Seasons Greetings, Spirit Animals, and Other Fluffy Things

freebunny

It’s a new year, it’s time to reflect on the year’s past; right? This year the holidays snuck up on me. Being too consumed with trying to find work, housing, transportation to my new job, and handling visa papers, I haven’t had much room to reflect on the things we’re meant to reflect on.

The consequence of being a lone traveler relocating to a new town means being alone, and busy. I’ve been telling myself that it’s just any other day really, why hold so much importance to yet another day? As true as this might be, I can’t help but feel a little in denial. Even with all of life’s great distractions, it’s hard to not realize the lack of really close friends in proximity to me this season.

I had a moment of melancholy on Christmas eve, but after going on a walk and having a moment to think, I realized that I was exactly where I wanted to be. All of my actions in the past year have lead up to this moment and I was missing it in self pity for what I didn’t have. There’s great satisfaction in realizing I was living a scenario I had only dreamed of years ago. I realized then, that there will always be something a bit lacking in life. It’s up to us to look at what benefits us.

I also remembered that though I might physically be alone; my friends and family, far away, would be thinking of me as I thought of them. The cheesy cliches win out again in the circular pattern of my thinking. Love, positivity, and rainbows are realities sometimes; and I have become afraid of these bright omens, for they are uncool.

And now, on the eve of the new year, I’m sitting on my new back porch under a gum tree, watching the neighbor’s escaped rabbit run between bushes. I tried catching him this morning, but right now I’m content in knowing he’s having the time of his life right now. The rabbit and I are like kindred spirits- free to go where we please, if only for a now.

 Well, I’m off to go party. Happy new year!

World Bowlers

I’m not a fan of bowling, despite it being a favorite pastime of some of my favorite people in the world. The combination of finger food, shared balls, shit beer, and personal let-downs just doesn’t appeal to me.

But the other night I managed to make an exception. It wasn’t because bowling suddenly became fun for me, it was the insanely odd situation I had found myself in that made this Thursday night exceptional.

A surprisingly little known fact: the most bombed country in the world is Laos. A less startling, yet still bizarre, little known fact; Luang Prabang has a bowling alley that fills with foreigners from night to night.
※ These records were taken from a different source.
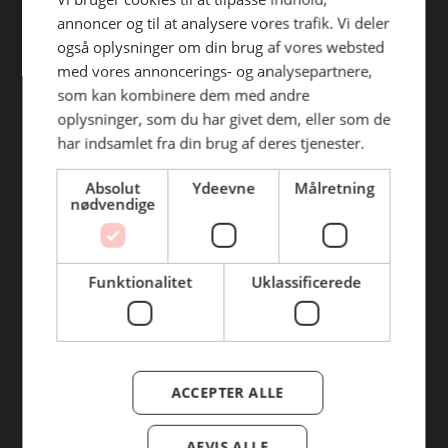
1711 København V
annoncer og til at analysere vores trafik. Vi deler
CVR: 32322654
også oplysninger om din brug af vores websted
+45 33211421
med vores annoncerings- og analysepartnere,
inco@inco.dk
som kan kombinere dem med andre
Man - Fre
06:00 - 17:00
oplysninger, som du har givet dem, eller som de
Lørdag
06:00 - 14:00
har indsamlet fra din brug af deres tjenester.
Søndag
08:00 - 14:00
Absolut
Ydeevne
Målretning
nødvendige
Funktionalitet
Uklassificerede
Ejby Industrivej 111
2600 Glostrup
CVR: 37589608
ACCEPTER ALLE
+45 72108181
kundeservice@incoglo.dk
AFVIS ALLE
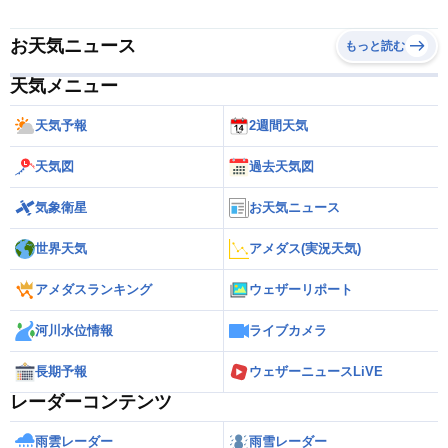
お天気ニュース
もっと読む
天気メニュー
天気予報
2週間天気
天気図
過去天気図
気象衛星
お天気ニュース
世界天気
アメダス(実況天気)
アメダスランキング
ウェザーリポート
河川水位情報
ライブカメラ
長期予報
ウェザーニュースLiVE
レーダーコンテンツ
雨雲レーダー
雨雪レーダー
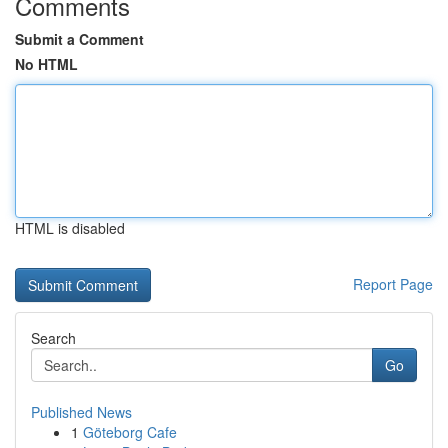
Comments
Submit a Comment
No HTML
HTML is disabled
Report Page
Search
Go
Published News
1
Göteborg Cafe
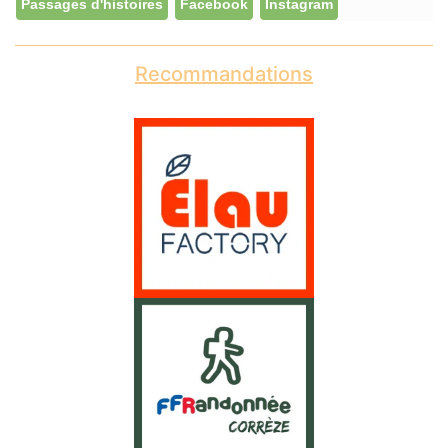
Passages d'histoires
Facebook
Instagram
Recommandations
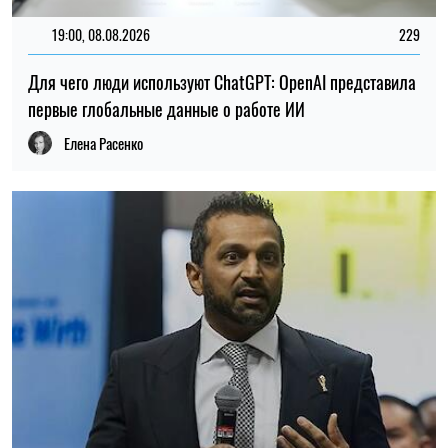
19:00, 08.08.2026
229
Для чего люди используют ChatGPT: OpenAI представила
первые глобальные данные о работе ИИ
Елена Расенко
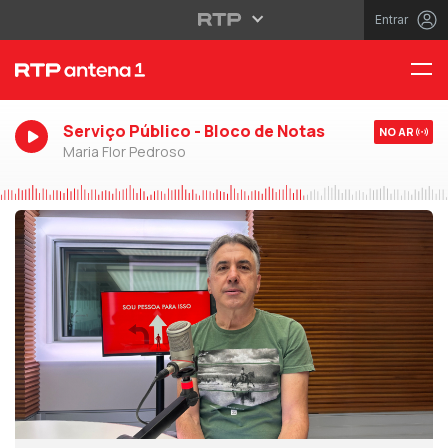
Entrar
Serviço Público - Bloco de Notas
NO AR
Maria Flor Pedroso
And this bowling alley happens to be where I found myself spending my Thursday night in Laos.

Upon arriving, the judgmental hipster in me instantly wanted to hate the place as I entered it.

“Where are all of the locals?”

For me, this was a disgusting display of western drunken influence on an old and beautiful culture. I instantly wanted to distance myself from it.

Stuck there until my current travel companions decided to leave, I soon found myself as a fly on the wall.

There I was, alone in a room full of foreigners from all over the world getting drunk and making fools of themselves. It was disgusting, it was intriguing, it was… Beautiful?… The anthropologist in me was suddenly intrigued.

You see, back at home when entering a busy place full of people who you don’t know, its a bit odd to sit down at a random table and easily join in in a conversation with strangers.
But we were in travelers land!
No one really knew anyone, except the few traveling with friends from home.

Belgium, Argentina, China, England, Australia, Switzerland, Egypt, France… Everyone was from another country! Everyone was getting along, united by the oddity of a bowling alley in a small town in Laos.

This was a beautifully insane thing.

Photo by Victoria from Pommie Travels

pommietravels.com

Chiang Mai Train Ride

Originally posted June 2013

A little soul on a train all alone.

How do you draw a great expanse of space and time? How do you write of the sensation of speeding past beautiful scenes on a clicking bullet; all the while being oddly aware, but not fully comprehending, the lands, mountains, and oceans separating you from home, friends, and anyone who knows your name?

I am simply a little soul on a train in a great expanse of land full of many. And there is something wholly awe-inspiring about that, something exciting as well as deeply lonely.

I plug my music into my ears and I can’t help but cry from the sheer beauty and power of this experience. Music, art, and literature are the tools we use to share and connect with the other humans around us. An artistic connection helps us not feel so alone in the world. But nothing can compare to the dizzying sensation of being completely in a moment.

I am not alone in my loneliness, therefore I’m not alone.